**What the task requires:**
Lines from the line with "hfov_deg: 69.4" to the line with "exposure_s: 1/33.3" in the entries below, and only those, must be output exactly, with both ends included.
------ Data for review
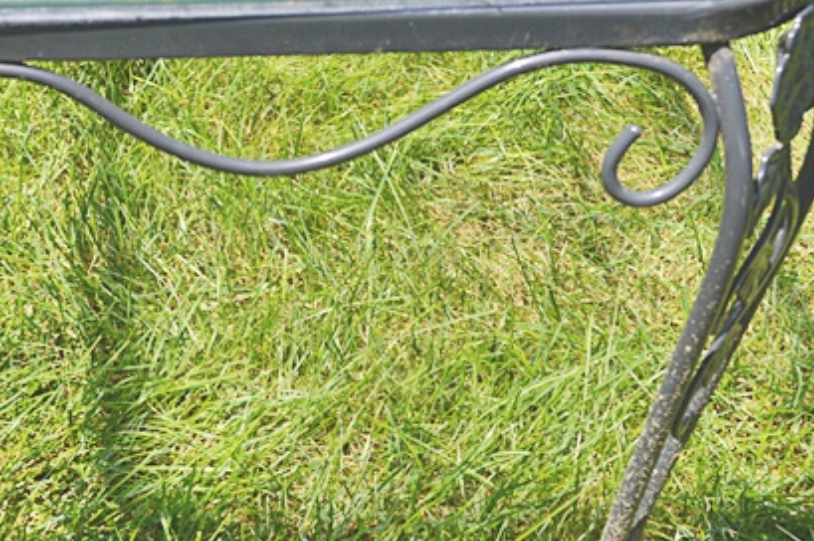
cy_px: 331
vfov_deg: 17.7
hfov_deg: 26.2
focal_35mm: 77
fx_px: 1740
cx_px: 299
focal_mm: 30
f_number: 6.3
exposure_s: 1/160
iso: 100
------------
------ Data for review
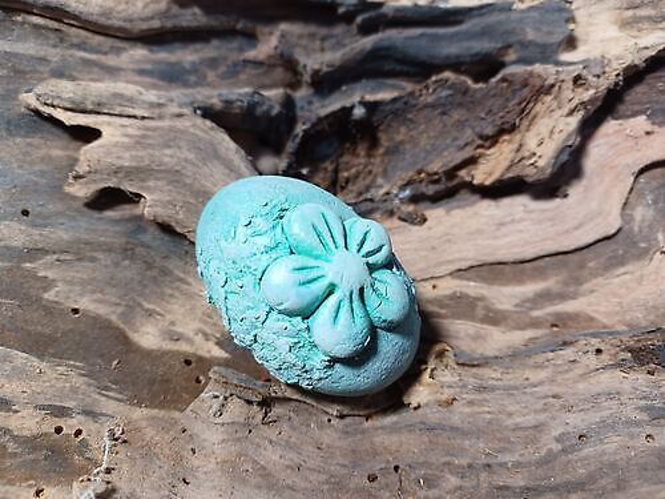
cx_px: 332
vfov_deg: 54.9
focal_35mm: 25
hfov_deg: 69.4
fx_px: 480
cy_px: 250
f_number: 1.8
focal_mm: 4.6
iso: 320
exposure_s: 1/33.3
------------
**Task response:**
hfov_deg: 69.4
fx_px: 480
cy_px: 250
f_number: 1.8
focal_mm: 4.6
iso: 320
exposure_s: 1/33.3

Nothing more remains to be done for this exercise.